*** INPUT ***

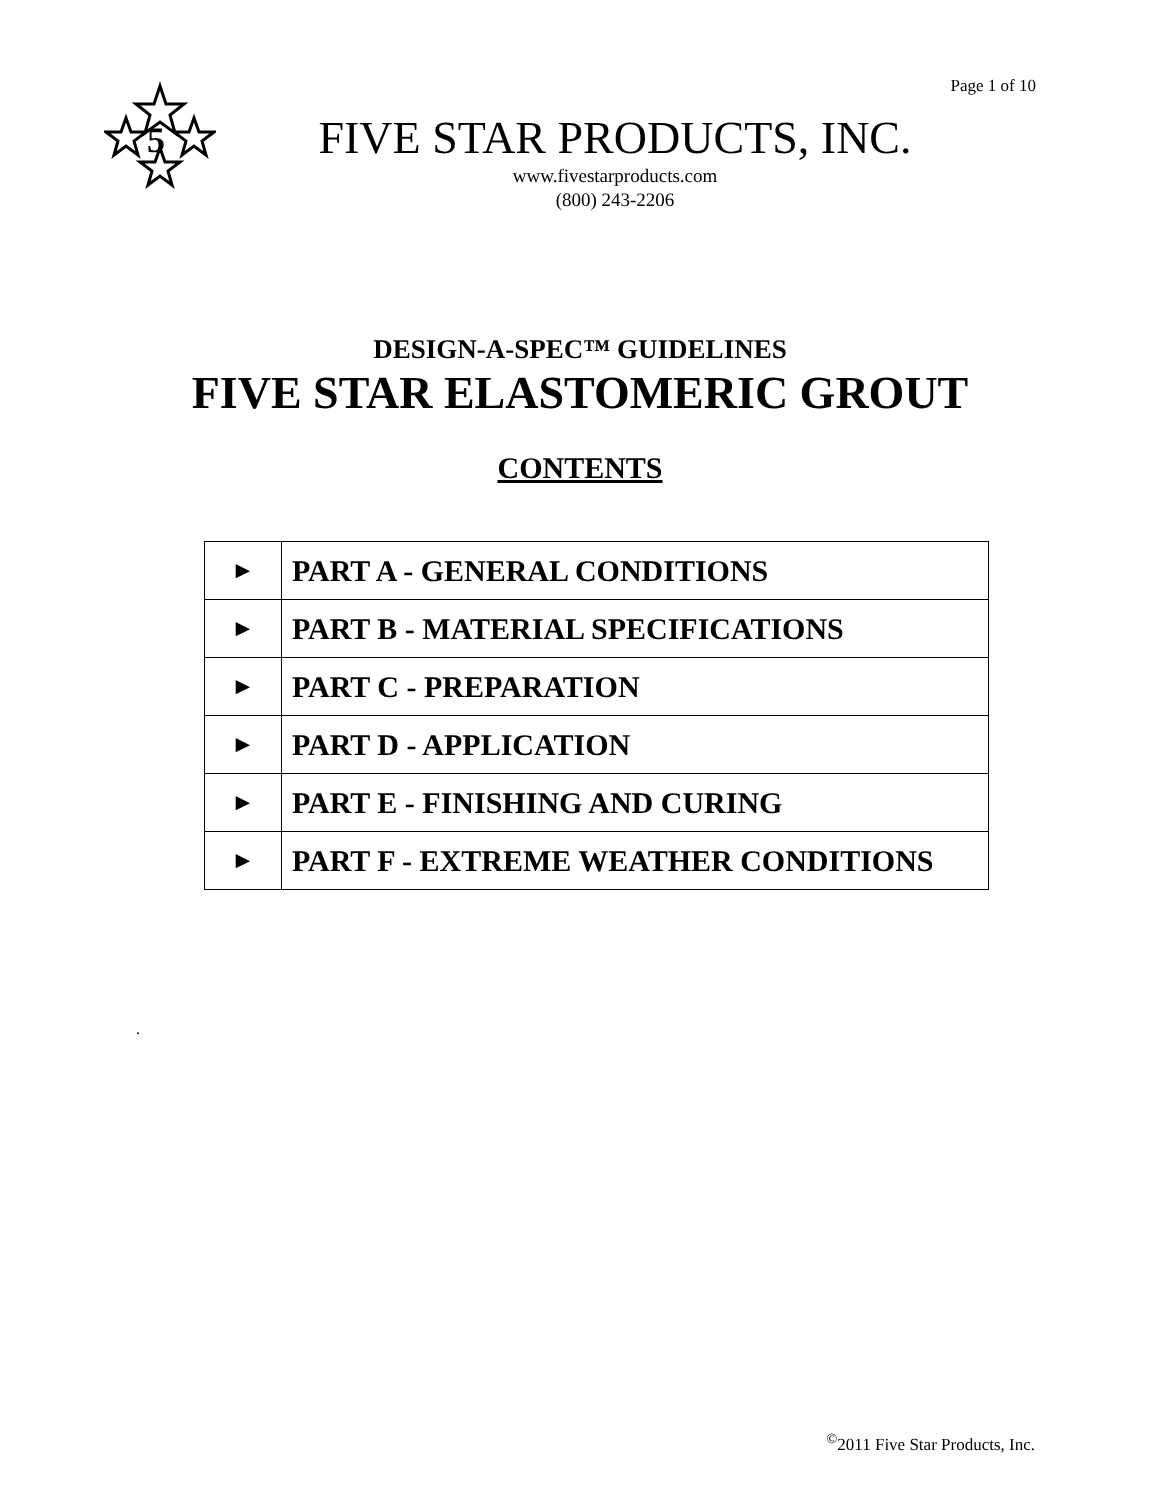Page 1 of 10
5
FIVE STAR PRODUCTS, INC.
www.fivestarproducts.com
(800) 243-2206
DESIGN-A-SPEC™ GUIDELINES
FIVE STAR ELASTOMERIC GROUT
CONTENTS
| ► | PART A - GENERAL CONDITIONS |
| ► | PART B - MATERIAL SPECIFICATIONS |
| ► | PART C - PREPARATION |
| ► | PART D - APPLICATION |
| ► | PART E - FINISHING AND CURING |
| ► | PART F - EXTREME WEATHER CONDITIONS |
.
<sup>©</sup>2011 Five Star Products, Inc.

*** End of INPUT ***

**WHAT THIS TASK INVOLVES:** Each line of the records with the word "CONDITIONS" in it is to be copied.

**OUTPUT OF THE EXERCISE:**
| ► | PART A - GENERAL CONDITIONS |
| ► | PART F - EXTREME WEATHER CONDITIONS |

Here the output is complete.